Izabella Miko (a dokładniej Mikołajczak) udzieliła wywiadu magazynowi Cosmopolitan. Głównie opowiadała o swojej pracy, spełnionych marzeniach i parciu do celu. Ale pojawił się też temat Maćka Zakościelnego.

Para poznała się na imieninach bratowej aktorki.

– Kiedy zobaczyłam Maćka, pomyślałam: „Ooo, będą kłopoty\”. Od razu złapaliśmy wspólny język – wspomina Miko.

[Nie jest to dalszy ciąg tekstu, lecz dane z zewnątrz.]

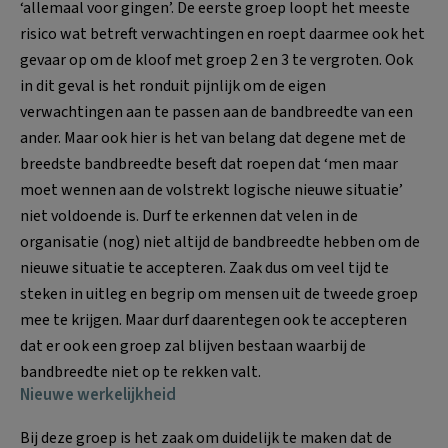
‘allemaal voor gingen’. De eerste groep loopt het meeste
risico wat betreft verwachtingen en roept daarmee ook het
gevaar op om de kloof met groep 2 en 3 te vergroten. Ook
in dit geval is het ronduit pijnlijk om de eigen
verwachtingen aan te passen aan de bandbreedte van een
ander. Maar ook hier is het van belang dat degene met de
breedste bandbreedte beseft dat roepen dat ‘men maar
moet wennen aan de volstrekt logische nieuwe situatie’
niet voldoende is. Durf te erkennen dat velen in de
organisatie (nog) niet altijd de bandbreedte hebben om de
nieuwe situatie te accepteren. Zaak dus om veel tijd te
steken in uitleg en begrip om mensen uit de tweede groep
mee te krijgen. Maar durf daarentegen ook te accepteren
dat er ook een groep zal blijven bestaan waarbij de
bandbreedte niet op te rekken valt.
Nieuwe werkelijkheid
Bij deze groep is het zaak om duidelijk te maken dat de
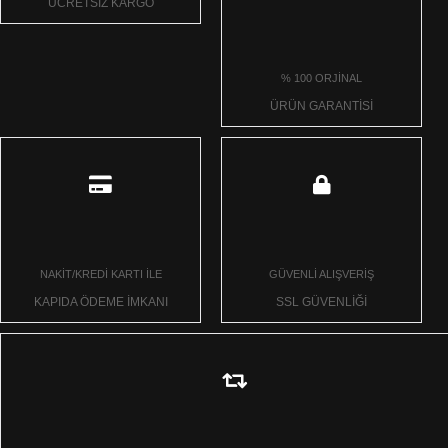
ÜCRETSİZ KARGO
% 100 ORJİNAL
ÜRÜN GARANTİSİ
NAKİT/KREDİ KARTI İLE
GÜVENLİ ALIŞVERİŞ
KAPIDA ÖDEME İMKANI
SSL GÜVENLİĞİ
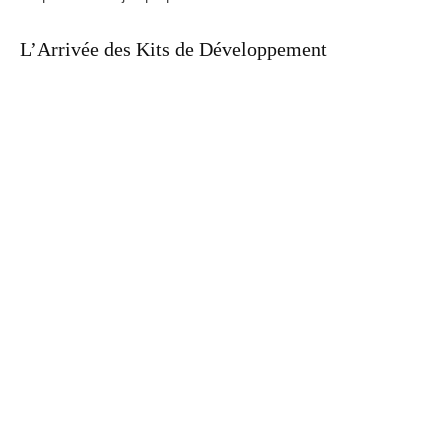
L’Arrivée des Kits de Développement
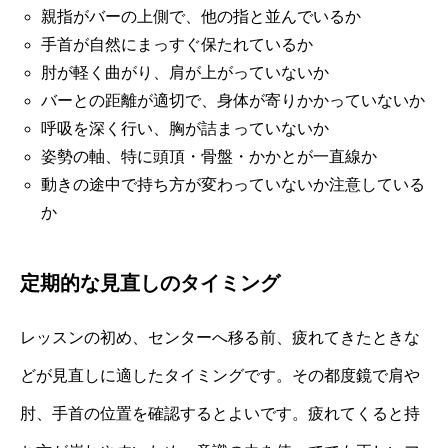
親指がバーの上側で、他の指と並んでいるか
手首が自然にまっすぐ保たれているか
肘が軽く曲がり、肩が上がっていないか
バーとの距離が適切で、身体が寄りかかっていないか
呼吸を深く行い、胸が詰まっていないか
姿勢の軸、特に頭頂・骨盤・かかとが一直線か
動きの途中で持ち方が変わっていないか注意している
か
定期的な見直しのタイミング
レッスンの初め、センターへ移る前、疲れてきたときな
どが見直しに適したタイミングです。その都度鏡で肩や
肘、手首の位置を確認するとよいです。疲れてくると持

Potem musiała wracać do Stanów, ale z tęsknoty za tydzień znów przyleciała do Polski. Nie jest jednak łatwo – para rzadko się widuje i, nie da się ukryć, są o siebie bardzo zazdrośni. Zakościelny uchodzi w końcu za polskiego amanta i gra głównie w komediach romantycznych, a tam aż roi się od całusów…

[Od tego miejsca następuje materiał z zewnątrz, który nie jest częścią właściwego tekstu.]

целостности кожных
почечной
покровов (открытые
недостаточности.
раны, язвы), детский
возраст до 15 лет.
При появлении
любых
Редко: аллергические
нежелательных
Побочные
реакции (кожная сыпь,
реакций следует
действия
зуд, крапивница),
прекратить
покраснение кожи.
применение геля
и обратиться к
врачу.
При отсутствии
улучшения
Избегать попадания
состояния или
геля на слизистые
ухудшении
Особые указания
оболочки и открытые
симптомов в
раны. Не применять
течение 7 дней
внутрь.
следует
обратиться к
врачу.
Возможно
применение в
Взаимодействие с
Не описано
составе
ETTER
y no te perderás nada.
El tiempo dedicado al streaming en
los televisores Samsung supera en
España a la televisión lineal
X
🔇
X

– Praca pracą, ale w końcu jestem kobietą, a on facetem! Tego nie zmieni żaden zawód… – mówi Izabella.

Niełatwo było także zaczynać w Hollywood. Aktorka obliczyła, że dostaje jedną rolę na 90 castingów. Nie tylko dlatego, że konkurencja jest bardzo silna…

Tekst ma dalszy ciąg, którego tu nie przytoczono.